East Coast of the United States

U.S. Coast Guard Reports

For over 15 years (late 1955-1970) the Woods Hole Oceanographic Institution (WHOI) conducted a Government contracted oceanographic program aboard Coast Guard light vessels and offshore light stations (LV'S and LTSTA'S) along the East Coast of the United States. The objectives were (Bumpus, 1971):

1. "To establish a program of observations to detect changes in oceanic circulation."
2. "To analyze climate and weather records to determine the cause of such changes."

Activities undertaken by WHOI in support of the program were

1. "To maintain oceanographic posts at lightships/light stations from Portland to Frying Pan Shoals."
2. "To analyze and report the data in relation to climatic and other oceanographic data."
3. "To study the non-tidal drift at the surface and bottom on the continental shelf off the east coast of the United States."
4. "To cooperate -with a number of agencies interested in the waters of the shelf. ..."

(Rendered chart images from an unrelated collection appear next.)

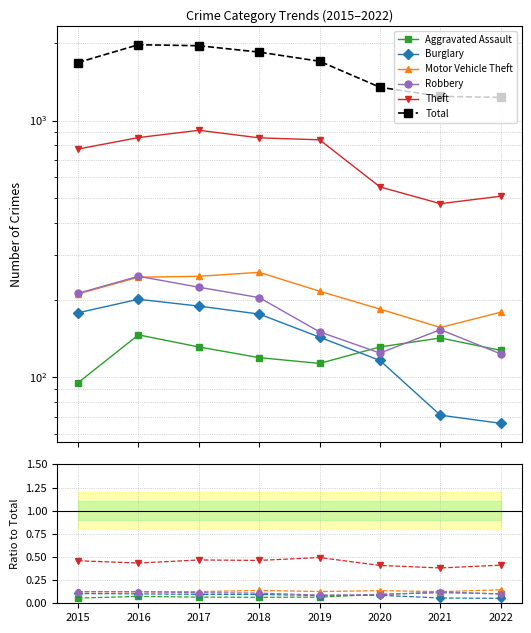

Reading right to left, extract all data points from this chart.

Aggravated Assault: 0.1	0.1	0.1	0.1	0.1	0.1	0.1	0.1
Burglary: 0.1	0.1	0.1	0.1	0.1	0.1	0.1	0.1
Motor Vehicle Theft: 0.1	0.1	0.1	0.1	0.1	0.1	0.1	0.1
Robbery: 0.1	0.1	0.1	0.1	0.1	0.1	0.1	0.1
Theft: 0.4	0.4	0.4	0.5	0.5	0.5	0.4	0.5
Total: 1231.0	1242.0	1348.0	1702.0	1848.0	1957.0	1975.0	1683.0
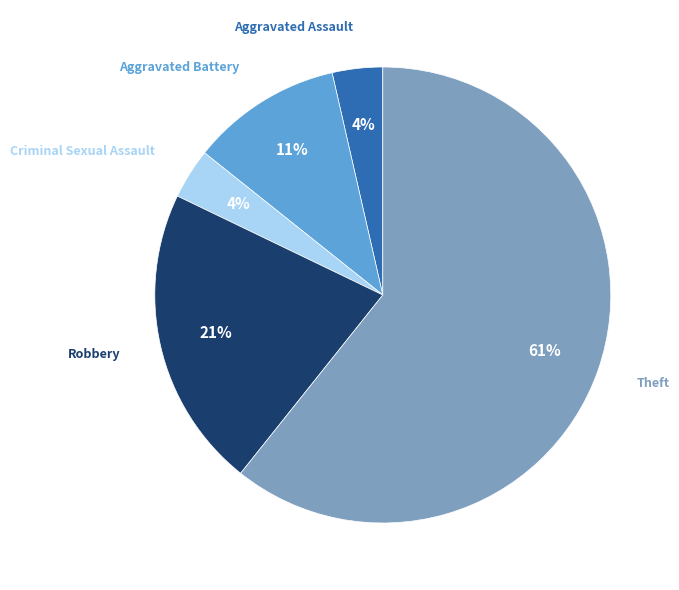

Which slice is the largest?

Theft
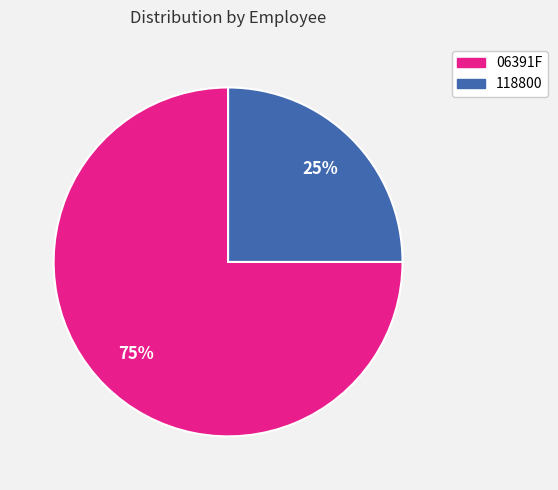

Combined, do 118800 and 06391F account for over 50%?

Yes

In early 1970 the direct use of these LV'S and LTSTA'S in the study of nontidal drift ended while the release of drift bottles was phased out. Considerable drift bottle data were collected and have been presented elsewhere (Bumpus, 1969a and Bumpus and Lauzier, 1965).
The U.S. Fish and Wildlife Service published temperature and salinity data from 1956-1965. The U.S. Coast Guard published data from 1966-1970.
On 1 January 1971 the U.S. Coast Guard Oceanographic Unit (CGOU) assumed responsibility for this continuing program of salinity and temperature observations.

Data Collection and Processing
The data collected once daily, included temperatures taken at depth by mechanical bathythermograph (BT), surface reference temperature and surface water salinity sample obtained by thermometer bucket and weather recorded at time of observation. Bottom water salinity samples were obtained twice weekly by Nansen bottle.

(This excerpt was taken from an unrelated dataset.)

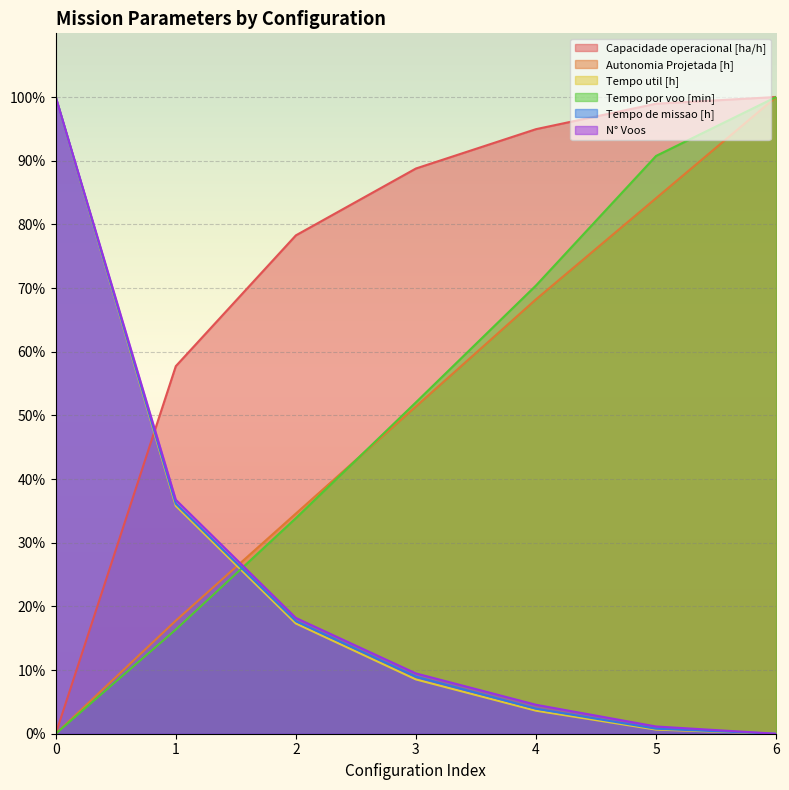

What is the sum of the N° Voos values at 3 and 5?

10.6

The Coast Guard handled all logistics for LOSAMP in 1971. The data were analyzed and processed at the Coast Guard Oceanographic Unit.

Salinity samples were analyzed on inductive salinometers, and salinity values were determined by computer at CGOU. The mechanical bathythermograph traces were read with handheld grids. The BT temperatures at selected depths were corrected by the following procedures:

  1. Subtract daily surface BT temperatures from corresponding surface reference temperatures for each BT each month (BT-month).
  2. Compute the mean and standard deviation for the differences for each BT-month from 1. Above.
  3. Compute the average value for those differences within the standard deviation of the mean for each BT-month.
  4. Take the average from 3. As the temperature correction factor and add it to the temperatures at all selected depths for the BT-month.

Separate corrections were computed within any BT-month when obvious shifts in BT calibration occurred.